The Iranian regime’s predicament at home

The ruling regime will have to either remove itself from power or stand to be mercilessly removed by the deluge of angry mobs.
Sunday 04/11/2018
A file picture shows former Iranian President Mohammad Khatami during a meeting with supporters in Tehran. (AFP)
On pins and needles. A file picture shows former Iranian President Mohammad Khatami during a meeting with supporters in Tehran. (AFP)

The second instalment of US sanctions has gone into effect against the Iranian economy, which is exhausted and heavily laden with high unemployment, currency devaluation and tonnes of the regime’s daily, monthly and annual financial commitments to its proxy militias, parties and propaganda outlets in Yemen, Lebanon, Syria, Iraq, Afghanistan and many others on God’s vast land.

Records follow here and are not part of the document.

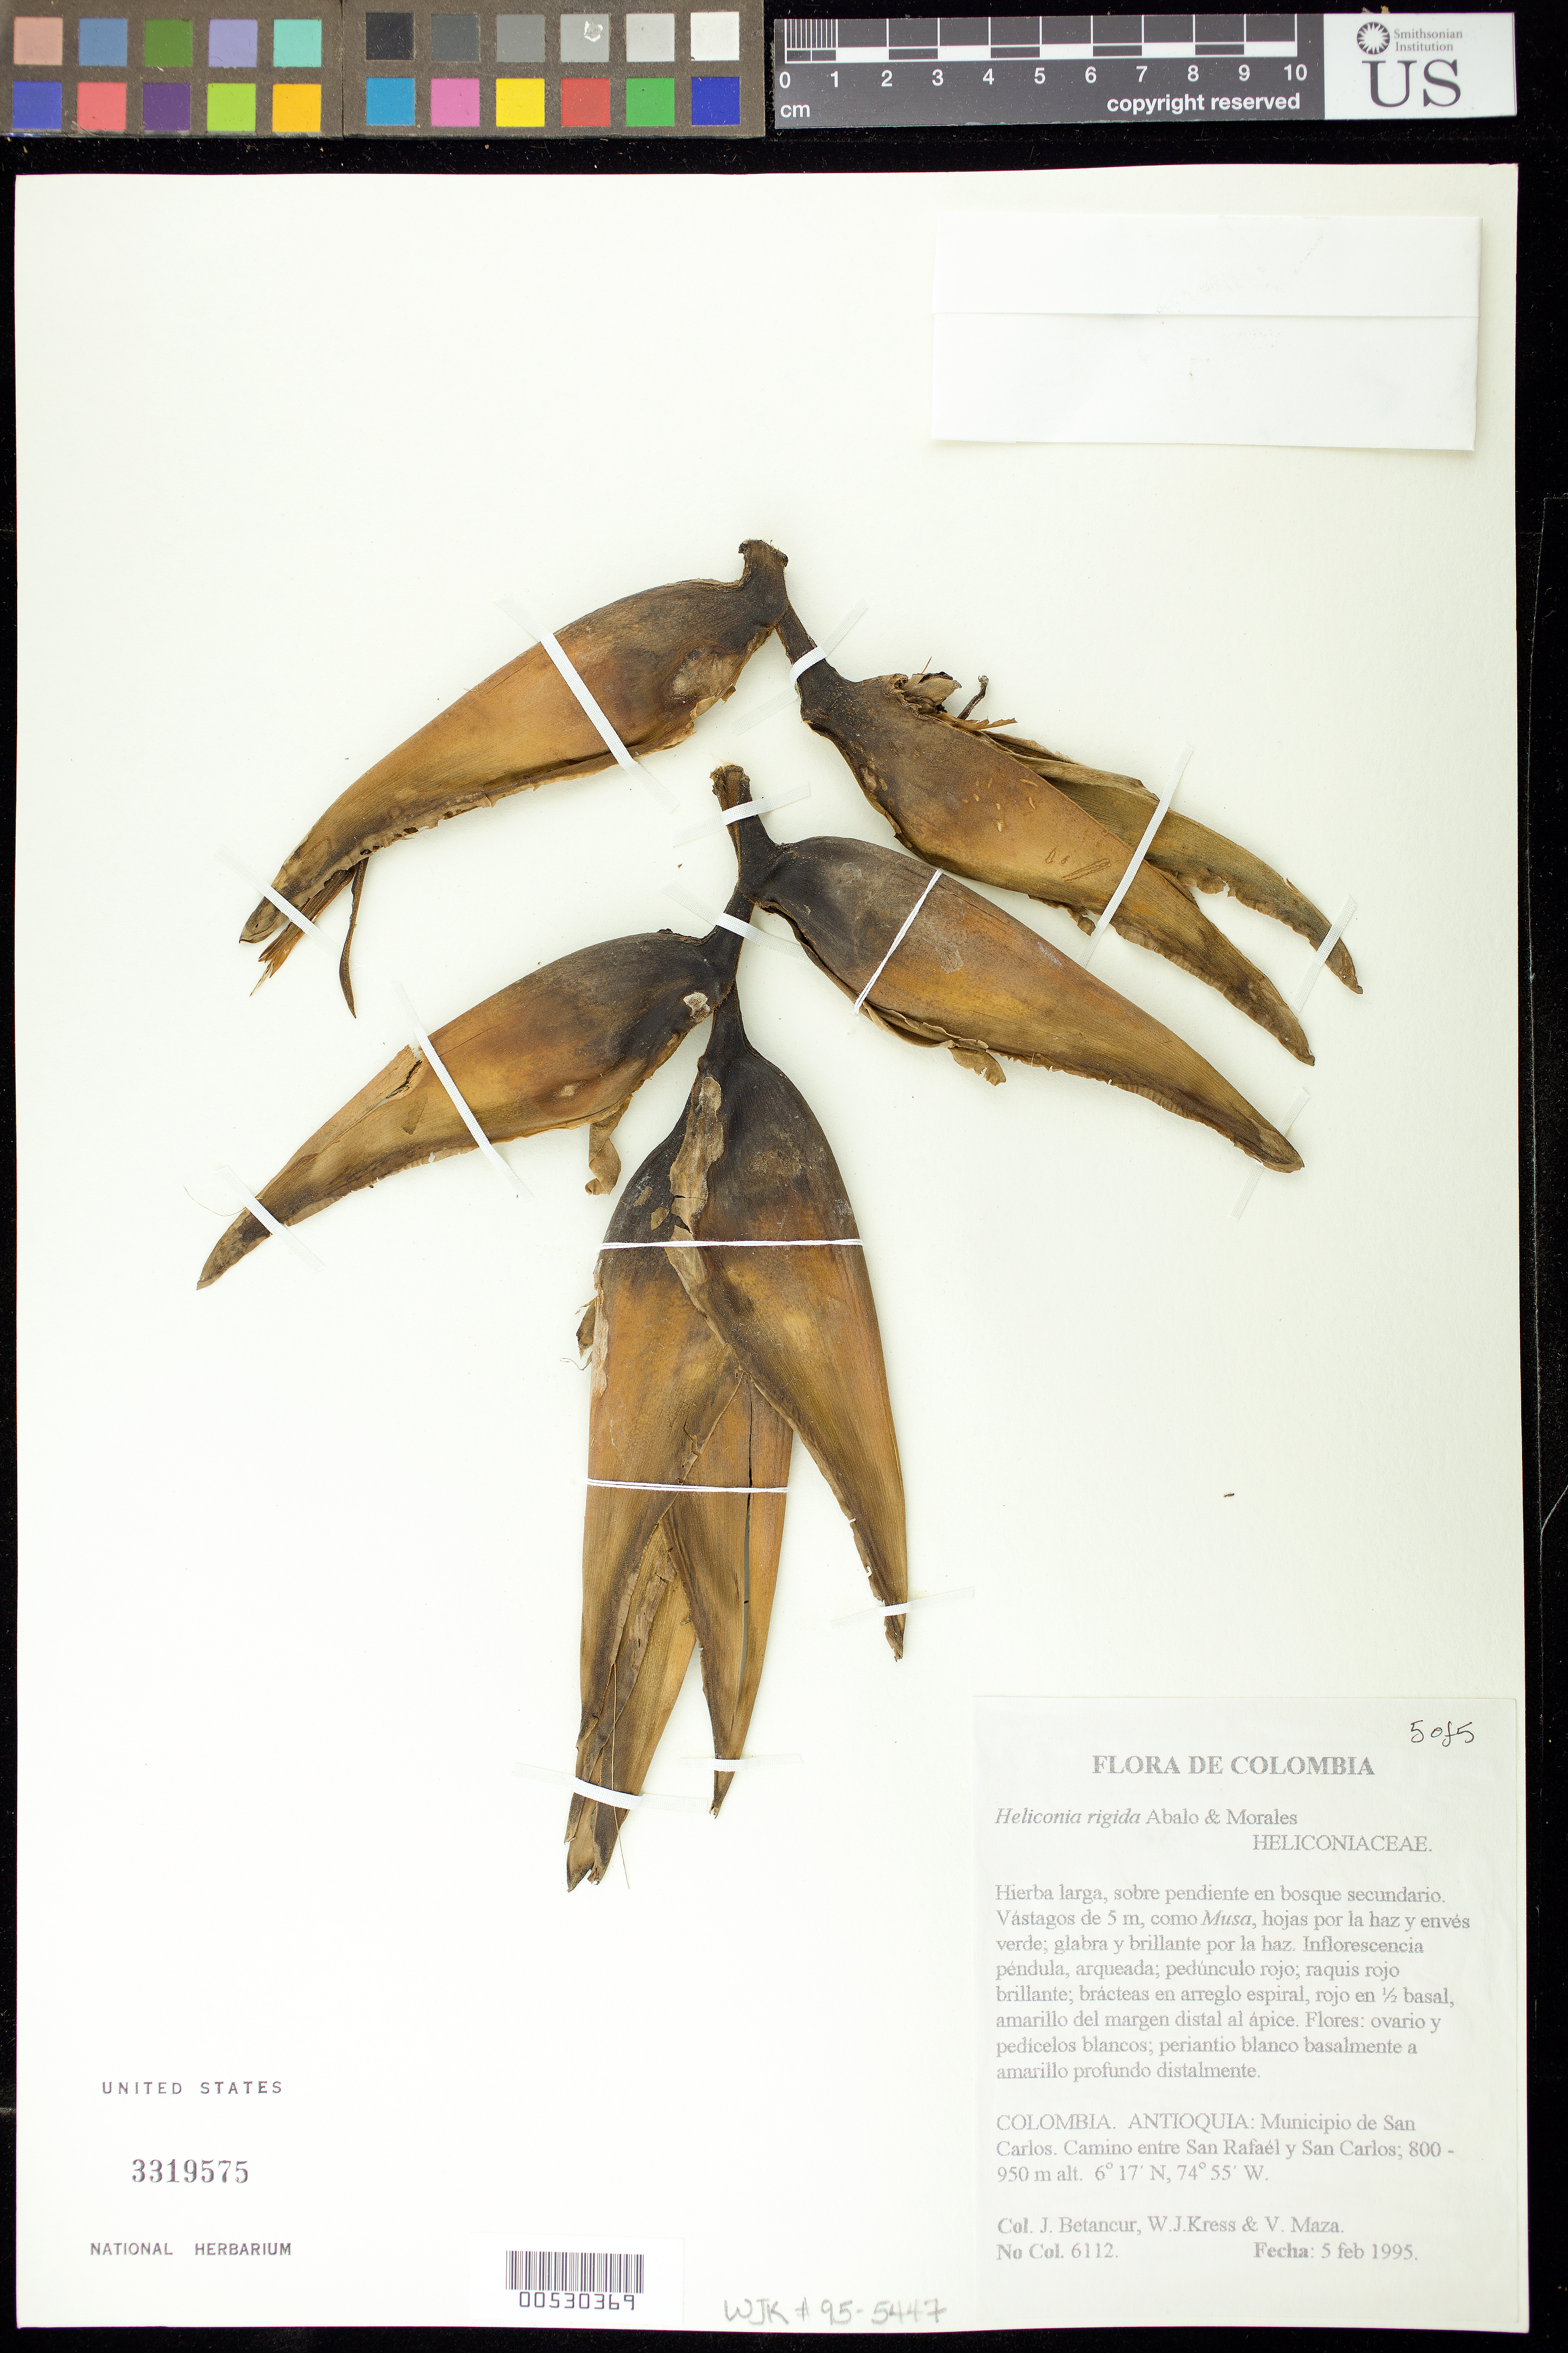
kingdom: Plantae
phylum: Tracheophyta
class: Liliopsida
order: Zingiberales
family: Heliconiaceae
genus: Heliconia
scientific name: Heliconia rigida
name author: Abalo & G. Morales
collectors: J. C. Betancur, W. J. Kress & V. Maza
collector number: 6112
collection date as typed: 05 Feb 1995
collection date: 1995-02-05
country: Colombia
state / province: Antioquia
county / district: San Carlos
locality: Road between San Rafael and San Carlos, km from San Rafael.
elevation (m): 800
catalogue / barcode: US 3319575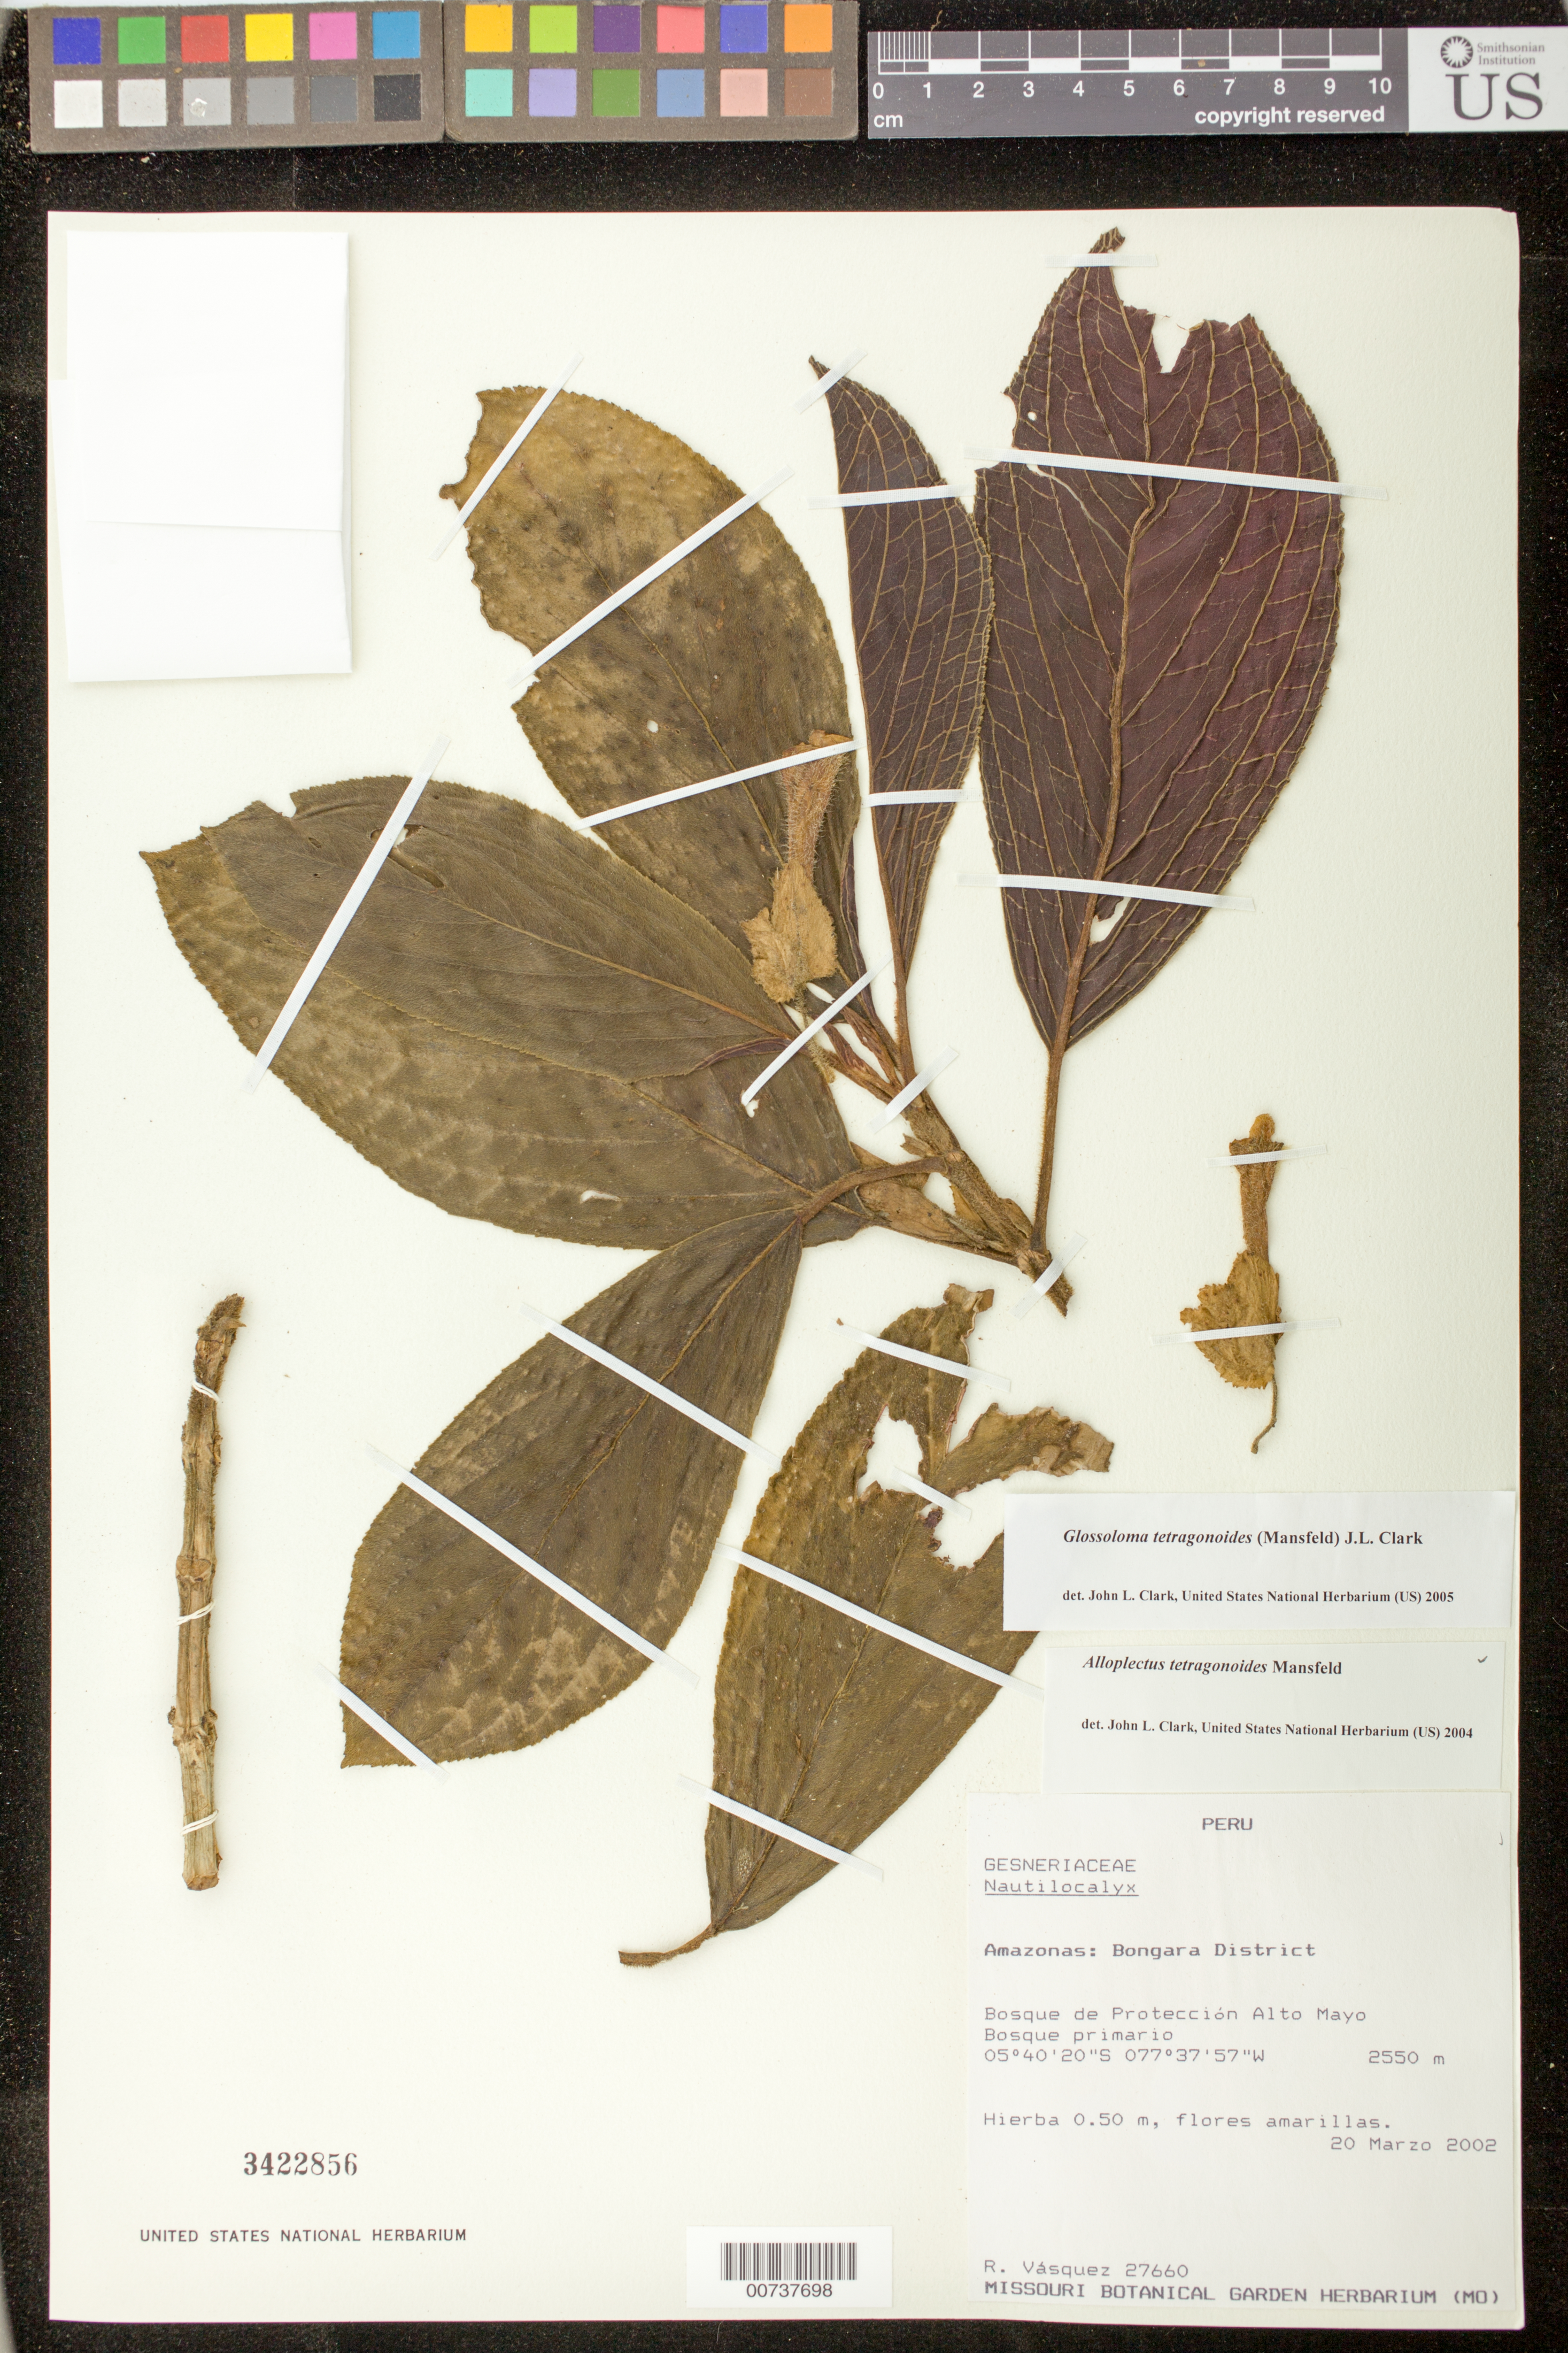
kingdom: Plantae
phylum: Tracheophyta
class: Magnoliopsida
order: Lamiales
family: Gesneriaceae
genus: Glossoloma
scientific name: Glossoloma tetragonoides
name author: (Mansf.) J.L. Clark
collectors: R. Vásquez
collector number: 27660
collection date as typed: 20 Mar 2002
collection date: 2002-03-20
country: Peru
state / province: Amazonas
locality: Bongara District, Bosque de Protección Alto Mayo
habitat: Bosque primario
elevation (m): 2550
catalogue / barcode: US 3422856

The thing is, the Iranian regime cannot afford to lose its proxies and agents. Imagine the volume of expenditures that the Iranian regime devotes to lighting fires in Iraq, Syria, Lebanon, Yemen, Sudan, Bahrain, et cetera. Indeed, fomenting sectarian strife, wars and equipping and training thousands of terrorists, both Sunnis and Shias, require huge funds.

What kind of effect does this criminal waste of resources have on the lives of Iranian citizens?

Above all, can someone show the national or religious necessity that drives the stubborn and vain turbaned heads of the Iranian regime to butt heads with the rest of the world and punish it by besieging it and drowning it in endless crises, revolts and sit-ins? Surely, by constantly threatening everybody’s interests in Syria, Lebanon, Yemen, Iraq and even Iran itself, the Iranian regime will end up biting its own tail.

Iranian Foreign Minister Mohammad Javad Zarif admitted that US sanctions were going to hurt Iran’s economy but, then, like all the other stubborn heads of the regime, he only knows how to be defiant and warned Washington that its sanctions were useless. The man must be sleeping with both legs in the burning sun. Surely, he must have read, heard and seen that the Trump administration has convinced three of Iran’s biggest clients — India, China and Turkey — to stop importing Iranian oil.

Iranian satellite channels or Arab channels with an Iranian bent only broadcast stories of the glorious victories and achievements of the Iranian regime. The reality in Iran is completely different.

Protests and sit-ins have become commonplace and are likely to increase as the second round of US sanctions begin to show effect. These sanctions aim at nothing less than to reduce Iran’s oil exports to zero to push its regime to abandon its aggressive policies towards its neighbours and the world, hoping against hope that it will regain some semblance of sanity.

The best indication of the extent of the Iranian regime’s predicament is the alert sounded by former Iranian President Mohammad Khatami. He says there is “the possibility for the occurrence of social movements pushing for a regime change in case Iranian citizens become convinced that the reforms they are expecting will not be achieved.” He frankly states that “the regime’s mistakes, if they are not corrected, will turn criticism into opposition and then who knows what might happen.”

One day before Khatami issued his warning, Mohsen Ranani, a professor of economics at the University of Isfahan, warned of an impending revolution in an article he posted on social media under the title of “The Revolt of the Barefooted.” He was referring to the poor Iranians whose numbers are on the rise day after day.

“When the poor and the barefooted revolt, there will be only one path for us: either we keep silent or violently repress them. In the latter case, it won’t be the end of the road,” Ranani wrote.

When it is known that 40 million of the 80 million Iranian citizens live below the poverty line, as stated in figures revealed by Parviz Fattah, head of Imam Khomeini Relief Foundation, there is a clear picture of the future reserved for the Iranian regime.

Half of the poor in Iran — 20 million hungry and barefooted people — had already revolted. The regime’s repressive campaign had killed, arrested or silenced half of them. I’m sure the remaining 10 million poor are adamant on pursuing their revolution and I’m sure that millions more will join them.

Some armed factions from the regime itself might even rebel in solidarity with the poor and the hungry. At that moment, the ruling regime will have to either remove itself from power or stand to be mercilessly removed by the deluge of angry mobs.